Bei vielen Maßnahmen hängt es sehr stark von der Ausprägung der Maßnahme ab, welche Ressourcen sie bereitstellt. Wird z. B. der Mittelstreifen mit natürlicher Vegetation extensiv gemulcht, kann das auf guten Böden in einen reinen Gras- und Kleestreifen resultieren. Auf sandigeren Böden ist dagegen eine hohe Artenvielfalt blühender Pflanzen möglich. In diesem Fall findet sich unter dem Icon für die Ressource ein kleiner schraffierter Kreis (siehe Legende Tabelle).
Als Orientierung für die Bedeutung der Maßnahme für die jeweiligen Artengruppen werden drei verschiedene Grünschattierungen verwendet. Dieser Einteilung liegt eine grobe Abschätzung in Form einer Nutzwertanalyse zugrunde, die zu Projektende auf Basis der Ergebnisse und der Literaturauswertung durchgeführt wurde. Dabei wurde der Effekt der Maßnahme auf die Erhöhung von Individuenzahl und Artenvielfalt der jeweiligen Artengruppe betrachtet. In die Bewertung gingen außerdem noch der Flächeneffekt der Maßnahme und die Dauer des Ressourcenangebots im Jahresverlauf ein. Dabei wurde die Erhöhung der Artenvielfalt mit 40 %, die anderen Faktoren mit jeweils 20 % gewichtet.

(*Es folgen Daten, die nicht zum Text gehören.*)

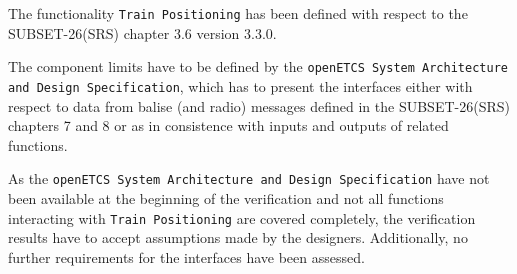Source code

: The functionality \texttt{Train Positioning} has been defined with respect to the SUBSET-26(SRS) chapter 3.6 version 3.3.0. 

The component limits have to be defined by the \texttt{openETCS System Architecture and Design Specification}, which has to present the interfaces either with respect to data from balise (and radio) messages defined in the SUBSET-26(SRS) chapters 7 and 8 or as in consistence with inputs and outputs of related functions. 

As the \texttt{openETCS System Architecture and Design Specification} have not been available at the beginning of the verification and not all functions interacting with \texttt{Train Positioning} are covered completely, the verification results have to accept assumptions made by the designers. Additionally, no further requirements for the interfaces have been assessed.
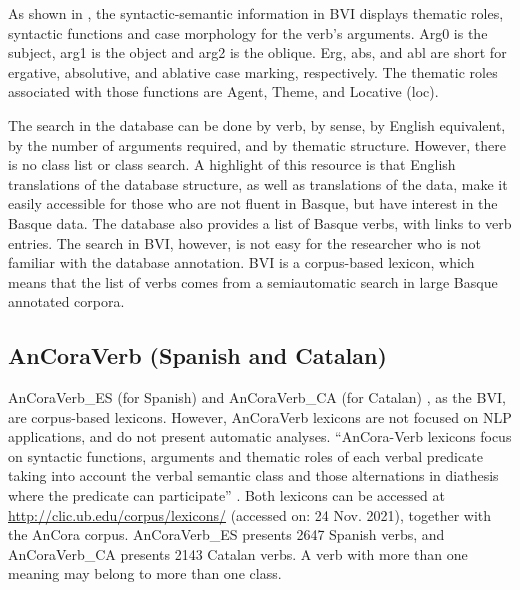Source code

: \documentclass[english]{textolivre}
\begin{document}
As shown in , the syntactic-semantic information in BVI displays thematic roles, syntactic functions and case morphology for the verb’s arguments. Arg0 is the subject, arg1 is the object and arg2 is the oblique. Erg, abs, and abl are short for ergative, absolutive, and ablative case marking, respectively. The thematic roles associated with those functions are Agent, Theme, and Locative (loc).

The search in the database can be done by verb, by sense, by English equivalent, by the number of arguments required, and by thematic structure. However, there is no class list or class search. A highlight of this resource is that English translations of the database structure, as well as translations of the data, make it easily accessible for those who are not fluent in Basque, but have interest in the Basque data. The database also provides a list of Basque verbs, with links to verb entries. The search in BVI, however, is not easy for the researcher who is not familiar with the database annotation. BVI is a corpus-based lexicon, which means that the list of verbs comes from a semiautomatic search in large Basque annotated corpora.


\subsection{AnCoraVerb (Spanish and Catalan)}

AnCoraVerb\_ES (for Spanish) and AnCoraVerb\_CA (for Catalan) \cite{aparicio_ancora-verb:_2008,taule_ancora-net:_2010}, as the BVI, are corpus-based lexicons. However, AnCoraVerb lexicons are not focused on NLP applications, and do not present automatic analyses. “AnCora-Verb lexicons focus on syntactic functions, arguments and thematic roles of each verbal predicate taking into account the verbal semantic class and those alternations in diathesis where the predicate can participate” \cite[p.~261]{aparicio_ancora-verb:_2008}. Both lexicons can be accessed at \url{http://clic.ub.edu/corpus/lexicons/} (accessed on: 24 Nov. 2021), together with the AnCora corpus. AnCoraVerb\_ES presents 2647 Spanish verbs, and AnCoraVerb\_CA presents 2143 Catalan verbs. A verb with more than one meaning may belong to more than one class.
\end{document}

Nicht alle Maßnahmen müssen für die Kontrollstelle dokumentiert werden. Dabei beziehen wir uns nicht auf die Biodiversitäts-Richtlinien einzelner Verbände, sondern auf die derzeit gängige Betriebskontrolle, bei der diese Maßnahmen nicht erfasst werden. Allerdings ist beim Einbringen aller Materialien in den Betrieb grundsätzlich das Risiko für eine Kontamination mit nicht zugelassenen Stoffen zu berücksichtigen. Darauf haben wir nicht jedes Mal Bezug genommen, sondern dort “derzeit nicht relevant” eingetragen, wo zum jetzigen Zeitpunkt keine direkte Pflicht zur Dokumentation besteht.